Походные письма 1877 года - Николай Игнатьев
Шрифт:
Интервал:
Закладка:
Обвинения, бросаемые Игнатьевым Шувалову и Горчакову, в сговоре с Англией были, конечно, беспочвенными. Оба дипломата придерживались осторожной политики, и последующие события показали, что для этого были серьезные основания.

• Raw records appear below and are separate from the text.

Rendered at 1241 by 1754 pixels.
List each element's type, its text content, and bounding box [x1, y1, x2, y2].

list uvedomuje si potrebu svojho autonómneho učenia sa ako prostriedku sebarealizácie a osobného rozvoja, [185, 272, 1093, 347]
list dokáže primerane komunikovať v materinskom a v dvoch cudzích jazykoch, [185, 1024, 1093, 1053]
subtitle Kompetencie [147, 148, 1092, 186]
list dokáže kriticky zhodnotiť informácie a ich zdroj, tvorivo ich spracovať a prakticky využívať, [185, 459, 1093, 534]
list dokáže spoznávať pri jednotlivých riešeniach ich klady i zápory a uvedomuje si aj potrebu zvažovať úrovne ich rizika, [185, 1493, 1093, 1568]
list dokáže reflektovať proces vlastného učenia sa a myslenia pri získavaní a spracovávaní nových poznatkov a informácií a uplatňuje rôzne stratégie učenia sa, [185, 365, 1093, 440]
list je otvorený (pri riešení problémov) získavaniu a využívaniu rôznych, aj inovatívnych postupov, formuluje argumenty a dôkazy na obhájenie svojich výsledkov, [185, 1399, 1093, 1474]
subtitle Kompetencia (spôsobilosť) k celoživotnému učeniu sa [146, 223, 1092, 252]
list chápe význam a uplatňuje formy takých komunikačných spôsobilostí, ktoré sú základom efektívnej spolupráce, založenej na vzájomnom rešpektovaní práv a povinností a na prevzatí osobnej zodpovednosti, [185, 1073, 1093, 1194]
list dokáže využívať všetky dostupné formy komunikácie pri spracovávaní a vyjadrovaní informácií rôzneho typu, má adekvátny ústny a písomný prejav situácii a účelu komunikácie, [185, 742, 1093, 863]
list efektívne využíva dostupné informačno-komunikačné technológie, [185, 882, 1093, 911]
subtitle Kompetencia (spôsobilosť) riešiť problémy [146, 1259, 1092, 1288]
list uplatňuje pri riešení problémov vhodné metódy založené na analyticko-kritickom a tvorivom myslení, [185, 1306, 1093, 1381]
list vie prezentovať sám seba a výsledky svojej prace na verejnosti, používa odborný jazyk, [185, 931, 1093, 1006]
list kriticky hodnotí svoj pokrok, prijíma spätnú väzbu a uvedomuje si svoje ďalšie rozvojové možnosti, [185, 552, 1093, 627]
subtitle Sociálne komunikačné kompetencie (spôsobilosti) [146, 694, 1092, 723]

В целом письма Игнатьева из армии - ценный эпистолярный источник, в котором образно и эмоционально запечатлены яркие эпизоды русско-турецкой войны 1877-1878 гг. В то же время они представляют важный материал для характеристики одного из виднейших российских дипломатов второй половины XIX в., вписавшего замечательные страницы в историю внешней политики России.
* * *
Публикуемые письма хранятся в Государственном архиве Российской Федерации в личном фонде Н.П.Игнатьева (ф. 730, д. 123). Их оригиналы не сохранились. Текст печатается по исправленной копии и передается в соответствии с существующими правилами издания документов. Сохранены языковые и стилистические особенности документов. Явные описки и ошибки исправляются без оговорок. Сокращения раскрываются без оговорок, за исключением случаев, допускающих двоякое толкование. Отсутствующие в тексте слова вставлены по смыслу и заключены в квадратные скобки. Пропуски и неразборчивые места текста оговариваются под строкой. В подстрочных примечаниях текст составителя обозначается курсивом. Сохраняется авторская нумерация писем, обозначение даты и места написания. Имена и географические названия приведены согласно авторской транскрипции. К документам составлены примечания, именной и географический указатели.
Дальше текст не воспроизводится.